[Begin TEXT TO READ]

The states of dreaming and deep sleep are means to achieve unification between the knower and the known.

Italian version

The Vijñanabhairava

Shiva statue – Walters Art Museum, Baltimore, USA

The Vijñanabhairava (The Knowledge of the Tremendous) is a text rooted in India’s Kashmir Shaivism. The text takes the form of a dialogue between Bhairava and his power, or divine Śakti. These dialogues demonstrate a direct realisation method that relies on a meditation process like those found in other traditions such as Chinese Ch’an, Japanese Zen, and Tibetan Ati Yoga. The one hundred and twelve stanzas of the text propose a teaching that seeks to achieve knowledge without duality, which is Śiva himself. Additionally, two stanzas within the text explore the dream state and methods for attaining knowledge through it:

  • XXXII, 55: “Who meditates the power of life-force (prāṇa-śakti), first large and then subtle, in the dvadaśanta, and then, by entering mentally into it, meditates it in the heart, will acquire the freedom to control their dream”.

Comment: The last chakra, known as the dvadaśanta, is located externally on the top of the head. The verse implies that achieving the ability to retain consciousness in the exhalation phase of breath in the final chakra and then inhaling it into the heart chakra results in obtaining the freedom of the dream state. In other words, consciousness remains present even during the dream phase. The ordinary conditions of an individual are waking, dreaming, and deep sleep. The fourth and trans-fourth states are those that unify the standard states and the state that is Śiva himself, respectively. This verse assumes prior knowledge of the practice of holding the breath (kumbhaka) and visualising the subtle channels that carry the energy of the breath.

  • LII, 75: “When one is about to fall asleep, and all the external objects (though present) have faded out of sight, then the Supreme Goddess will reveal Herself”.

Comment: : In the transitional phase between wakefulness and slumber, consciousness transcends its sensory confines and can express itself unhindered. The Supreme Goddess (Parā Devī), the embodiment of the creative principle, is the power of Śiva and inseparable from Him. During the intermediate phase between wakefulness and slumber and between two thoughts, a non-dual and non-discursive state emerges, where the knower and knowledge attain a state of unity.

The cycle of day and night – The path of Ati Yoga

Tibetan letter A

The Cycle of Day and Night is a work authored by Namkhai Norbu, a distinguished master of the rdzogs-chen Tibetan tradition, or the Great Perfection. The rdzogs-chen tradition represents the last and highest of the nine vehicles of the Tibetan Buddhist tradition, also known as Ati Yoga or Primordial Yoga. At its core, the practice aims to reveal a pre-existing state of integration between the subject and object. On the object level, the phenomenal existence is understood in its fundamental state of emptiness [1], where all phenomena manifest to consciousness in a non-conceptual manner. On the subject level, thoughts, emotions, and passions, along with their imprints, are integrated into the state of the mind, which is pure presence. As there is no duality in the primordial reality, the energy of the original condition manifests itself through existence. Both objective and subjective experiences are entirely purified of all conditioning power towards consciousness, paving the way to self-liberation. While falling asleep in the presence of this state, deep sleep and the dream phase become an opportunity for realisation and anticipation of the end-of-life moment.

[End TEXT TO READ]
[Begin INFORMATION PROVIDED]

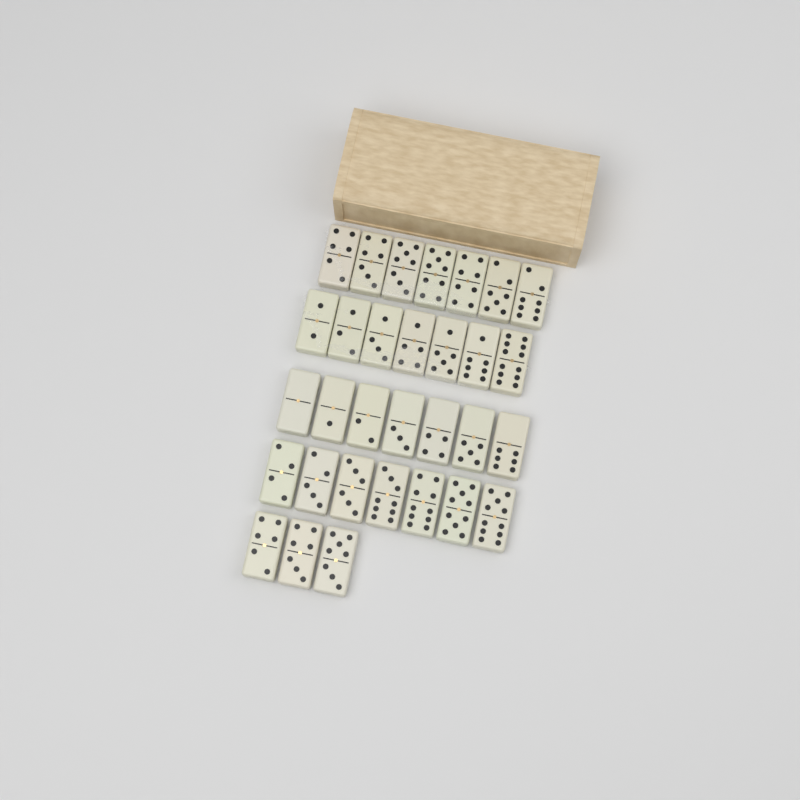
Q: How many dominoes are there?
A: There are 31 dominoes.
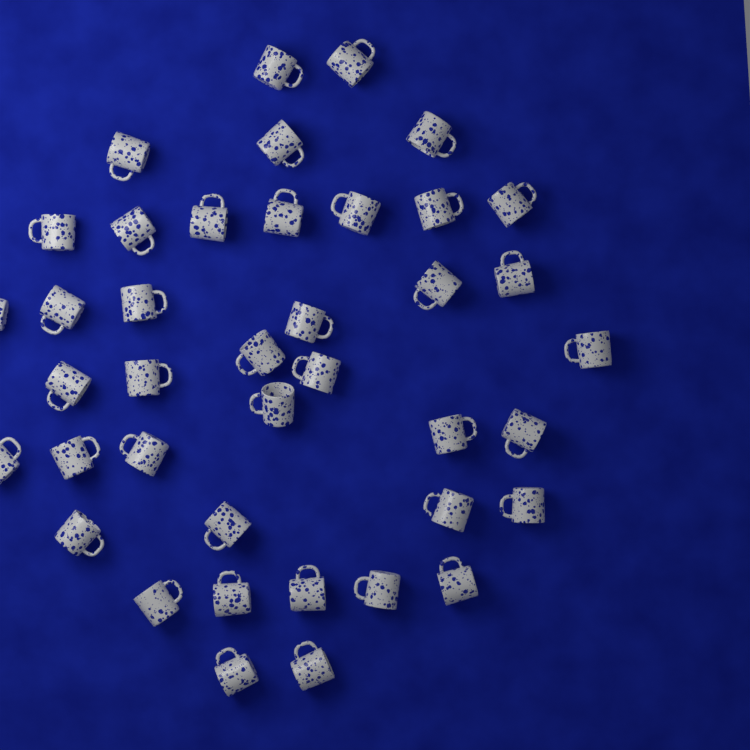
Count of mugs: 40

[End INFORMATION PROVIDED]

### PROBLEMS TO WORK ON:
1. Answer these questions from the text on dreaming and deep sleep:
(a) How many stanzas does the Vijñanabhairava contain?
(b) Where is the dvadaśanta located?
(c) Who wrote The Cycle of Day and Night?
2. Pick up the text on dreaming and deep sleep after its last sentence and continue it.
The material has nothing to do with the text on dreaming and deep sleep.

### EXERCISE RESULTS:
1.
(a) One hundred and twelve.
(b) Externally, on the top of the head.
(c) Namkhai Norbu.

2.
The Cycle of Day and Night can be divided into two distinct sections. The initial part outlines the methods to integrate both the subject and the object, while the latter part, known as the night method, encompasses the practices to be followed in the evening and morning:

  • In the evening, it is necessary to relax the sensory functions to a neutral state.

Comment: Before falling asleep, it is necessary to relax all sensory functions. This entails disengaging the mind from reasoning and remembering and maintaining a state of attentive meditation.

  • Meditative attention must be integrated with sleep. As one approaches the state of sleep, you visualise a white letter “A” located at the centre of the forehead or a small, pea-sized dot composed of five bright colours. Focusing on this visualisation helps direct the mind towards relaxation and facilitate sleep onset [2].
  • One may fall asleep In a state of unconditioned thought, attentively relaxing the senses and the functions of the mind. In such a state, pure awareness takes the form of the absolute condition, conceptless and referred to as the “natural light”.
  • Observing the immediate presence is another effective way of practising mindfulness. During this exercise, there is no need to focus on the state of rest or movement; instead, one should simply observe the clarity of the present moment and, so, fall asleep.
  • When sleep follows, it becomes a secondary cause of clarity. Pure awareness is entirely immersed in reality during this state. As long as it lasts in deep sleep, uncontaminated consciousness dwells exclusively in the absolute condition.

Comment: Two methods can be adopted to harmonise meditation and sleep based on individual abilities. The first method involves concentrating on the bright white letter A at the forehead’s centre. This visualisation facilitates subtle energy control  (prāṇa) and is ideal for individuals who do not suffer from insomnia. The second method involves visualising a small point of five bright colours. This method is more suitable for those who have difficulty falling asleep and effectively controls the functions of the body’s elements, namely earth, water, fire, air, and ether. Both methods serve as support for attention and relaxation, allowing us to fall asleep without being influenced by thoughts. It is important to note that we should not try to block our thoughts; instead, we should let them flow. With proper practice, we can achieve a state of consciousness known as “natural light” (tib. Rang bzhin ‘od gsal), characterised by pure awareness integrated with the absolute condition.

The text presents an alternative method for individuals who encounter difficulties with traditional techniques. Usually, we have thoughts before going to sleep. By being present and aware of our thoughts, we can detach ourselves from the conditioning they often impose. It is not necessary to actively engage in thought. Instead, we can focus on our senses, remaining present in the moment and maintaining a clear awareness, even as we experience different stimuli. This state of being does not require identification with any particular thought or sensation. By remaining present, we can then fall asleep. It is important to avoid forcing our attention, as this often makes it difficult to fall asleep. Our concerns and worries are merely thoughts; we can detach ourselves from them by being mindful of their origin. By being present to ourselves when a thought arises, we can effectively neutralise its ability to condition us.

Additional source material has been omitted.